[EM] A little simplification of bias-test
Michael Ossipoff
mikeo2106 at msn.com
Thu Jan 25 06:40:13 PST 2007
Because one can increase the number of apportionments that are done and
averaged, theres no need to have the additional option of increasing the
number of states and the House-size. So Im dropping the option of
increasing the number of states and the House-size.
Since, as described in one of the last paragraphs of the posting about the
bias-test, a method is unbiased if an unbias-measure can be made arbitrarily
good by doing and averaging sufficiently many apportionments, and thats
part of the test, theres no need to speak of two parties with opposing
goals who have the option to increase the number of apportionments to
achieve their goals. So Im dropping mention of the two parties.
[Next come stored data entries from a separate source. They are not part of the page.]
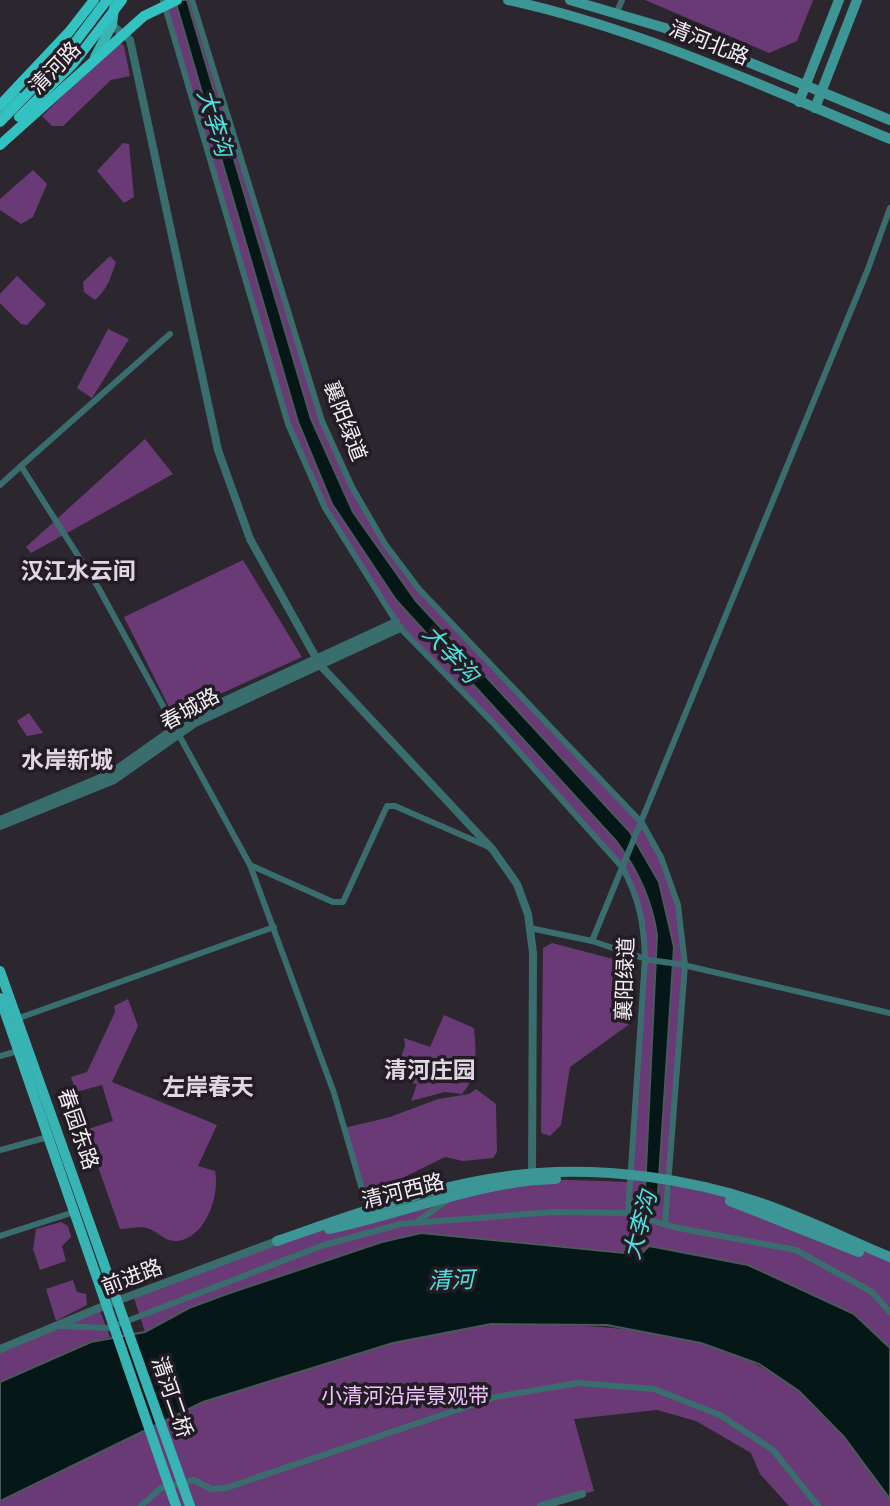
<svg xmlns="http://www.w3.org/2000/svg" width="890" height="1506" viewBox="0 0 890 1506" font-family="Mulish,'Noto Sans SC',sans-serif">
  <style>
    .green { fill: #6a3a77 }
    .water { fill: #051817; stroke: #4c585a; stroke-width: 2 }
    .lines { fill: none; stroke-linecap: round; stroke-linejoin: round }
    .minor { stroke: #3a6e6e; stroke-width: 6 }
    .tertiary { stroke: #3a6e6e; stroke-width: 8 }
    .secondary { stroke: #3b9695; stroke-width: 10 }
    .primary { stroke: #37b4b3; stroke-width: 10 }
    .trunk { stroke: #32c2c1; stroke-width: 10 }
    .labels { text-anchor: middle; stroke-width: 7; stroke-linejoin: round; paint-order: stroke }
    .street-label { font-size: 21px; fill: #f3eff5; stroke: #231c24 }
    .park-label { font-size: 21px; fill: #f0c3fd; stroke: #231c24 }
    .water-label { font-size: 23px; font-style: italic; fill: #4ee3e2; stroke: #231c24 }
    .neighbourhood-label { font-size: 23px; font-weight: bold; fill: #e0d7e3; stroke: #231c24 }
  </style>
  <rect width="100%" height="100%" fill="#2c262e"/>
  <g class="green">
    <path d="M 165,0 L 192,0 L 322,421 L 352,487 L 385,544 L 419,589 L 642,823 L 661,857 L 678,905 L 685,965 L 668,1202 L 672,1184 L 757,1205 L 890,1261 L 890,1348 L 854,1314 L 639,1256 L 382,1242 L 189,1308 L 145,1332 L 133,1295 L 277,1241 L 538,1179 L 630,1182 L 644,924 L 622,867 L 495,725 L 400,628 L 325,508 L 288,424 Z"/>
    <path d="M 645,0 L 813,0 L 797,41 L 769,53 Z"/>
    <path d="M 119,41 L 124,46 L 130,76 L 111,80 L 63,126 L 52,126 L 42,116 Z"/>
    <path d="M 123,143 L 129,144 L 134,197 L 124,203 L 97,171 Z"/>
    <path d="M 33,170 L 47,184 L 33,217 L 21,224 L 0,210 L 0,199 Z"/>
    <path d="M 110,256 L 116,262 C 111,277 107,290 95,300 L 84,292 L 83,282 Z"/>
    <path d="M 17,276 L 46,304 L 27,325 L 21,324 L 0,303 L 0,294 Z"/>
    <path d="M 108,329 L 129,339 L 92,398 L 77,388 Z"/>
    <path d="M 145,439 L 173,474 L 31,553 L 26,547 Z"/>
    <path d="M 243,560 L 302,657 L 173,715 L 124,617 Z"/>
    <path d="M 29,713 L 43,733 L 27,736 L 17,721 Z"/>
    <path d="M 552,943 L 636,965 L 631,1023 L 570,1067 L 561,1125 L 550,1136 L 541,1133 L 543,948 Z"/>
    <path d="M 128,999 L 138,1026 L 112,1082 L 217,1125 L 198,1166 L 215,1171 C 220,1195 206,1238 177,1241 C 164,1242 158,1231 147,1228 C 140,1226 128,1229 120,1229 L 85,1130 L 113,1121 L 102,1085 L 76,1092 L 71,1077 L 87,1072 L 115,1012 L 114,1006 Z"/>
    <path d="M 444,1015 L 474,1028 C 476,1053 479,1075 462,1094 L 445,1092 L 411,1101 L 417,1084 L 393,1079 L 405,1046 L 404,1038 L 430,1047 Z"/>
    <path d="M 476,1089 L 496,1104 L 497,1152 L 493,1158 L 463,1161 L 445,1157 L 370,1194 L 362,1193 L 344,1128 L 390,1117 L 438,1099 L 469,1094 Z"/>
    <path d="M 61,1222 L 68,1226 L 71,1237 L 62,1246 L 66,1261 L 40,1270 L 33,1249 L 36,1229 Z"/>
    <path d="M 73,1280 L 77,1292 L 86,1294 L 87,1305 L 56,1321 L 46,1289 Z"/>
    <path d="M 99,1308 L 110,1337 L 91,1342 L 0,1382 L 0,1349 Z"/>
    <path d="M 491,1324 C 595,1325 710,1323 797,1390 C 834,1419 862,1461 890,1499 L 890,1506 L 789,1506 L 760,1474 L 751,1453 L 696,1421 L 657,1410 L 574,1419 L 594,1491 L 541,1506 L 0,1506 L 0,1501 L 209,1399 L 393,1343 Z"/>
  </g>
  <path class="water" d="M 175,0 L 187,0 L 311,419 L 353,512 L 416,601 L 630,832 L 659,882 L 674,947 L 658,1193 L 640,1255 L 649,1246 L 748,1265 L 854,1314 L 890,1348 L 890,1499 L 844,1437 L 799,1391 L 759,1364 L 701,1343 L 607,1325 L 491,1324 L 393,1343 L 203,1402 L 0,1501 L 0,1382 L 91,1342 L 145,1332 L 189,1308 L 224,1295 L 382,1242 L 421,1233 L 624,1253 L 645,1191 L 657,935 C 652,900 638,870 617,842 L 396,600 L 332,504 L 298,422 Z"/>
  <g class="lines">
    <g class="minor">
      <path d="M 163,0 L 288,424 L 325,508 L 400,628 L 495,725 L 622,867 C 639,897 644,924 645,958 L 628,1213"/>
      <path d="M 192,0 L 322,421 L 352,487 L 385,544 L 419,589 L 642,823 L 661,857 L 678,905 L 685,965 L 665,1224"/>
      <path d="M 616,14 L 622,0"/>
      <path d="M 890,208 L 868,269 L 592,941 L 649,960 L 679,964 L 890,1013"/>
      <path d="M 21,466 L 170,334"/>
      <path d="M 0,485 L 21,466 L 98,587 L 250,865 L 334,1093 L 368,1210"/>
      <path d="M 250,865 L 333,902 L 343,902 L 387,806 L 395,806 L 489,847"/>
      <path d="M 530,928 L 592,941"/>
      <path d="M 19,1018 L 274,927"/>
      <path d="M 0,1056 L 18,1051"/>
      <path d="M 0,1150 L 48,1137"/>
      <path d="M 418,1221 L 448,1200"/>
      <path d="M 0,1236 L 74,1212"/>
      <path d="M 60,1326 L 109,1328 L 324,1245 L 401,1224 L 553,1212 L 628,1213 L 673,1227 L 796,1250 L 872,1292 L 890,1312"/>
      <path d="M 141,1506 L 161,1488 L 194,1480 L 211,1489 L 226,1488 L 495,1397 L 578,1383 L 654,1389 L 720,1415 L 773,1450 L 818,1506"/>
    </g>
    <g class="tertiary">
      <path d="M 112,25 L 130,40 L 218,450 L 250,539 L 320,665 L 493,850 L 517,884 L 528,914 L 533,953 L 532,1178"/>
      <path d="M 0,820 L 110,774 L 192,716 L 396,622"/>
      <path d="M 0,826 L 114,780 L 195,723 L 400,628"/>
      <path d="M 0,1349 L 106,1305 L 277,1241"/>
      <path d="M 541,1506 L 582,1494"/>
    </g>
    <g class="secondary">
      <path d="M 508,0 C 641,29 764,87 890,139"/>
      <path d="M 570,0 L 665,28 L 890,120"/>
      <path d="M 799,102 L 839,0"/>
      <path d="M 815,108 L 857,0"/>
      <path d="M 730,1201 L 859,1252"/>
      <path d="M 329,1229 C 400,1214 485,1180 556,1179"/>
      <path d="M 277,1241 C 361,1212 449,1179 538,1173 C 610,1168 690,1179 758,1202 C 803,1217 846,1239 890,1257"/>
    </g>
    <g class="primary">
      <path d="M 95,57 L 112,25 L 115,0"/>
      <path d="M 0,114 L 18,97"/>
      <path d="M 0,971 L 190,1506"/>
      <path d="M 0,998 L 176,1506"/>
    </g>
    <g class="trunk">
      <path d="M 0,105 L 69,32 L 94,0"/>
      <path d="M 19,117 L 73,64 L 122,0"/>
      <path d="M 0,122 L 67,53 L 107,0"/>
      <path d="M 0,145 L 144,16 L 177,0"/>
    </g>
  </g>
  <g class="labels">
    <g class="street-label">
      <text transform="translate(709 43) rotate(22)" y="7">清河北路</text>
      <text transform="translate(55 68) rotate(-46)" y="7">清河路</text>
      <text transform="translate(345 421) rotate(69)" y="7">襄阳绿道</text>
      <text transform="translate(190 709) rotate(-29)" y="7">春城路</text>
      <text transform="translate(625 979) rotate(-88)" y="7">襄阳绿道</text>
      <text transform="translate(78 1129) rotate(71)" y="7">春园东路</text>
      <text transform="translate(403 1191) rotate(-14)" y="7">清河西路</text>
      <text transform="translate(132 1277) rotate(-21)" y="7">前进路</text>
      <text transform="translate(172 1397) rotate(71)" y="7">清河二桥</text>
    </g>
    <g class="park-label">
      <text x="405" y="1403">小清河沿岸景观带</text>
    </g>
    <g class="water-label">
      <text transform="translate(215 123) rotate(73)" y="8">大李沟</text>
      <text transform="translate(451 654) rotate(47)" y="8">大李沟</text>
      <text transform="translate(640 1225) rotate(-75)" y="8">大李沟</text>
      <text transform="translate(451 1280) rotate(-2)" y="8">清河</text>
    </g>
    <g class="neighbourhood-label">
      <text x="78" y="579">汉江水云间</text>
      <text x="67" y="768">水岸新城</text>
      <text x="430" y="1078">清河庄园</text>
      <text x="208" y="1095">左岸春天</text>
    </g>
  </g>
</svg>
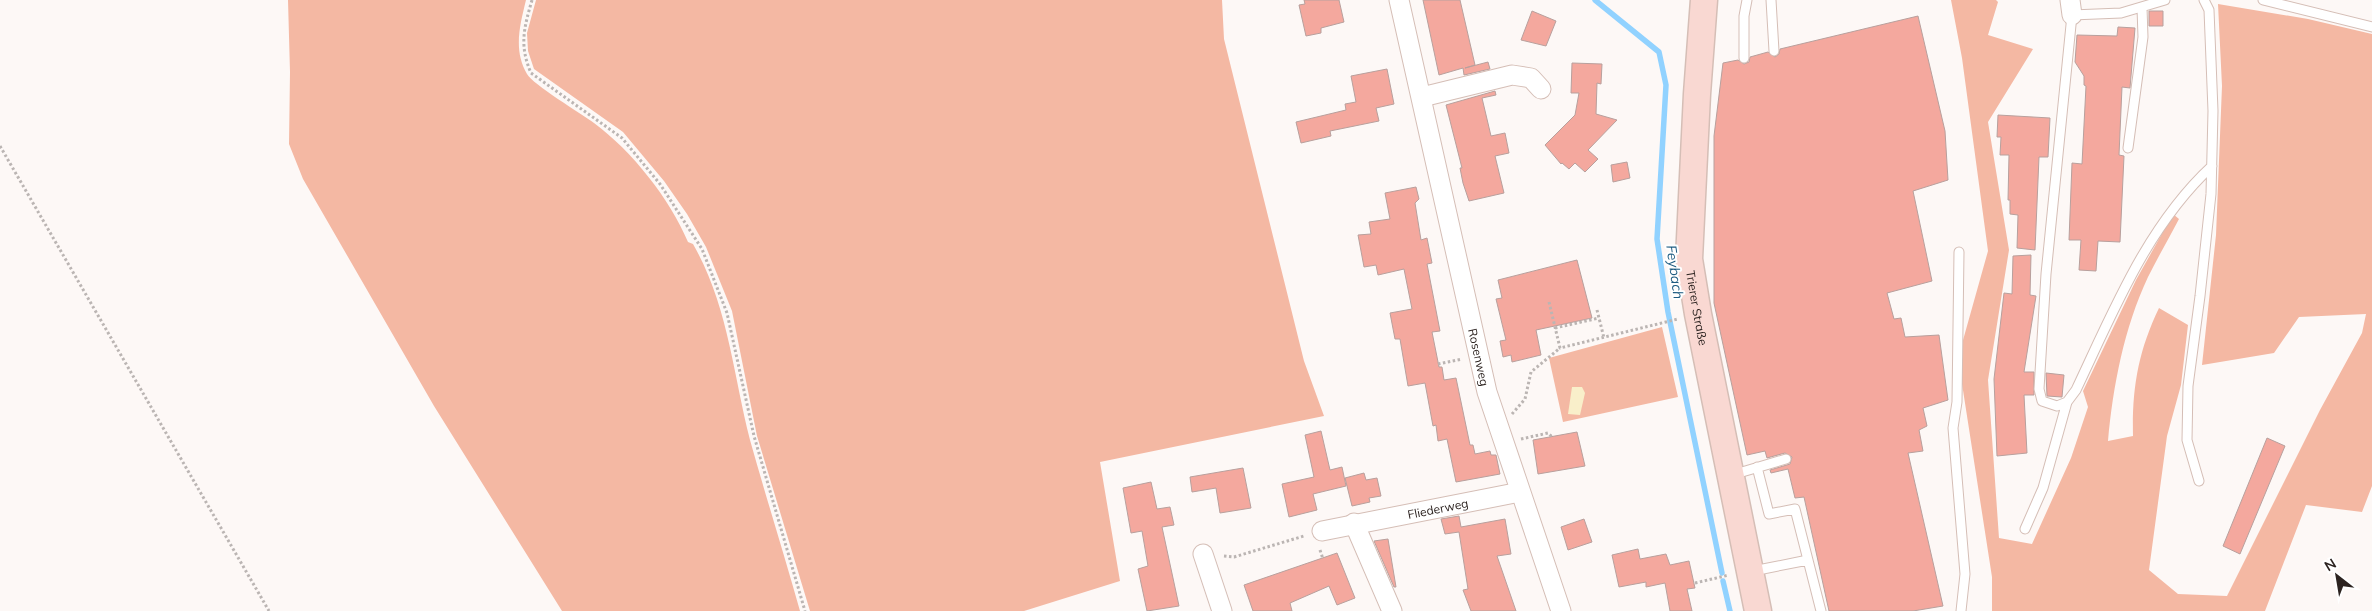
<svg xmlns="http://www.w3.org/2000/svg" width="2372" height="611" viewBox="0 0 2372 611" font-family="Mulish,sans-serif">
<style>
.green{fill:#f4b8a3}
.sand{fill:#f9efca}
.lines{fill:none;stroke-linecap:round;stroke-linejoin:round}
.stream{stroke:#91d2ff;stroke-width:5.5}
.building{fill:#f4a89e;stroke:#b8a09d}
.service-casing{stroke:#d5beb6;stroke-width:11}
.minor-casing{stroke:#d5beb6;stroke-width:21}
.secondary-casing{stroke:#d5beb6;stroke-width:29}
.path{stroke:#bbb5b3;stroke-width:3;stroke-dasharray:2.5 2.5;stroke-linecap:butt}
.service{stroke:#fff;stroke-width:9}
.minor{stroke:#fff;stroke-width:19}
.secondary{stroke:#f9d8d2;stroke-width:26}
.labels{text-anchor:middle;dominant-baseline:central;stroke-width:4;stroke-linejoin:round;paint-order:stroke}
.street-label{font-size:12px;fill:#2c2320;stroke:#fff}
.water-label{font-size:14px;font-style:italic;fill:#1d5b81;stroke:#fff}
</style>
<rect width="100%" height="100%" fill="#fdf8f6"/>
<path class="green" d="M288 0H526C520 25 513 50 527 74 532 84 582 114 594 123 632 151 670 199 688 242L693 244C728 305 733 373 750 440 766 497 784 554 800 611H562L434 406 303 179 289 144 290 72Z
M536 0H1222L1224 39 1304 361 1324 416 1100 462 1120 581 1024 611H810L757 436 732 311 706 247 687 214 664 181 623 132 534 69 528 51 527 33Z
M1951 0H1996L1998 2 1988 35 2033 49 1988 122 2009 250 1988 380 1999 538 2032 544 2071 458 2088 407 2083 391 2136 280 2173 214 2179 219C2169 238 2158 257 2148 277 2124 328 2113 386 2108 441L2133 436C2132 388 2138 352 2159 308L2188 325 2181 385 2167 436 2149 570 2178 594 2227 596 2320 410 2362 333 2366 314 2299 317 2274 353 2202 365 2216 235 2222 86 2218 4 2308 19 2372 34V486L2362 512 2306 505 2265 611H1992V577L1958 358 1988 251 1962 58Z
M1662 327 1678 397 1563 422 1549 358Z"/>
<path class="sand" d="M1572 387H1582L1585 393 1580 415 1568 414Z"/>
<g class="lines">
<path class="stream" d="M1595 0 1659 52 1666 85 1657 239 1668 312 1722 573
M1723 581 1730 611"/>
</g>
<path class="building" d="M1304 0H1339L1344 22 1321 28V33L1306 36 1299 5 1305 4Z
M1423 0H1460L1475 65 1465 68 1488 62 1490 69 1464 75 1463 68 1439 75Z
M1532 11 1556 21 1546 46 1521 40Z
M2149 11H2163V26H2149Z
M1918 16 1945 131 1948 180 1913 191 1932 281 1887 293 1894 319 1901 318 1905 337 1939 335 1948 400 1923 408 1927 426 1919 430 1923 451 1908 453 1943 606 1913 611H1829L1804 497 1795 498 1788 469 1771 473 1770 470 1790 464 1792 457 1785 453 1767 458 1765 451 1747 455 1714 303V136L1723 63 1738 60 1744 64 1749 62 1750 57 1768 52 1775 57 1779 54 1780 49Z
M2118 27 2135 28 2130 88 2122 87 2119 155 2124 156 2120 242 2098 241 2096 271 2079 270 2081 240H2069L2072 163 2082 164 2086 86 2084 85V76L2075 62 2077 35 2117 36Z
M1572 63 1602 64 1601 84 1597 83 1596 114 1617 120 1588 150 1598 159 1585 172 1575 163 1569 169 1562 163 1561 164 1545 145 1575 115 1579 93H1571Z
M1387 69 1394 104 1376 108 1379 121 1330 131 1331 136 1301 143 1296 122 1346 110 1345 104 1356 102 1351 76Z
M1495 91 1496 95 1482 98 1491 136 1505 133 1509 153 1495 156 1504 193 1469 201 1463 183 1460 168H1462L1446 105Z
M1998 115 2050 118 2048 157H2039L2035 250 2017 248 2018 215 2010 214V200H2008L2009 155H2000L2001 137H1997Z
M1627 162 1630 178 1613 182 1611 165Z
M1416 187 1419 199 1415 203 1421 240 1427 238 1432 263 1427 264 1440 331 1432 332 1439 367H1442L1444 380 1456 378 1470 445H1473L1475 454 1490 451 1491 455H1496L1500 474 1456 482 1447 439 1438 441 1436 425 1433 426 1425 383 1408 386 1400 339H1395L1390 313 1412 309 1404 269 1378 275 1376 265 1364 267 1358 235 1371 234 1369 222 1390 219 1385 193Z
M2031 255 2030 295 2036 296 2024 372H2034V395H2024L2027 453 1997 456 1994 379 2004 293 2012 294 2013 256Z
M1577 260 1592 318 1536 330 1541 355 1512 362 1511 355 1503 357 1500 341 1506 340 1496 299 1502 298 1498 280Z
M2046 373 2064 375 2062 397 2047 396Z
M1321 431 1330 470 1342 467 1346 486 1313 494 1317 510 1289 517 1282 484 1314 477 1305 435Z
M1577 432 1585 466 1538 474 1533 440Z
M2267 438 2285 446 2240 554 2223 546Z
M1243 468 1251 508 1220 513 1216 488 1192 492 1190 477Z
M1364 473 1366 480 1377 478 1381 496 1369 498 1370 502 1352 506 1345 478Z
M1151 482 1157 509 1170 507 1174 525 1162 527 1179 606 1147 611 1138 569 1148 566 1142 531 1131 533 1123 488Z
M1459 516 1461 527 1505 519 1511 554 1497 556 1516 611H1471L1463 590 1468 589 1459 532 1445 534 1441 519Z
M1584 519 1592 542 1568 550 1561 527Z
M1388 539 1396 587H1394L1374 541Z
M1638 549 1640 559 1666 554 1670 565 1689 561 1695 588 1687 589 1692 611H1670L1665 583 1646 587V582L1619 587 1612 555Z
M1337 553 1355 598 1337 605 1329 586 1290 603 1292 611H1253L1244 585Z"/>
<g class="lines">
<defs>
<path id="service" d="M1771 0 1774 51
M2165 0 2121 13 2072 15 2046 274 2039 389 2042 401 2057 406 2067 402 2076 390C2113 312 2147 226 2212 166
M2263 0 2372 27
M1744 58V16L1747 0
M2128 148 2143 37 2142 8
M1959 252 1957 402 1953 428 1965 574 1961 611
M1732 469 1742 472 1786 459
M2199 481 2187 440 2188 386 2200 296 2211 194 2213 111 2209 10 2204 0
M2025 529 2043 488 2067 402
M1808 560 1821 611
M1753 571 1808 560 1795 509 1769 514 1757 467"/>
<g id="minor">
<path id="s1" d="M1399 0 1487 392 1561 611"/>
<path d="M2070 0 2072 15"/>
<path d="M1422 97 1512 75 1531 78 1541 89"/>
<path d="M1354 523 1392 611"/>
<path id="s2" d="M1322 531 1520 492"/>
<path d="M1203 554 1222 611"/>
</g>
<g id="secondary">
<path id="s3" d="M1704 0 1697 94 1689 259 1698 314 1758 611"/>
</g>
</defs>
<use href="#service" class="service-casing"/>
<use href="#minor" class="minor-casing"/>
<use href="#secondary" class="secondary-casing"/>
<path class="path" d="M532 0C524 28 519 45 531 73L622 138 660 184 702 249 727 313 754 436 805 611
M0 146 269 611
M1549 302 1560 348 1678 319
M1597 310 1604 338
M1555 328 1599 318
M1438 364 1462 359
M1512 414 1525 399 1531 372 1560 348
M1521 439 1548 433 1552 437
M1320 550 1323 559
M1224 556 1234 557 1304 536
M1695 583 1729 575"/>
<use href="#service" class="service"/>
<use href="#minor" class="minor"/>
<use href="#secondary" class="secondary"/>
</g>
<g class="labels">
<g class="street-label">
<text stroke="none"><textPath href="#s3" startOffset="309">Trierer Straße</textPath></text>
<text stroke="none"><textPath href="#s1" startOffset="366">Rosenweg</textPath></text>
<text stroke="none"><textPath href="#s2" startOffset="118">Fliederweg</textPath></text>
</g>
<g class="water-label">
<text transform="translate(1675 272) rotate(82)">Feybach</text>
</g>
</g>
<g transform="translate(2337 576) rotate(329)" stroke="#ffffff" stroke-width="4" paint-order="stroke">
<path d="M0-4L9 19L0 12L-9 19Z" fill="#2c2320"/>
<text y="-8" font-size="14" font-weight="bold" text-anchor="middle" fill="#2c2320">N</text>
</g>
</svg>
I started with the two parties because that approach was useful when
talking about what it means to meet or fail a single-winner criterion, when
I spoke of the failure-example-writer.
In the fine-version (the other version will be called the coarse version),
Im keeping the specification of correlation between the q and s/q of
_cycles_ (as opposed to individual states). But, with sufficiently many
apportionments done and averaged, it probably wont make any difference
whether cycle correlation or state correlation is used, because the local
bias that affects state correlation (when s/q differs between states because
theyre in different parts of their cycles) will probably tend to cancel
itself out with lots of apportionments. That means that my methods test
unbiased with either correlation measure.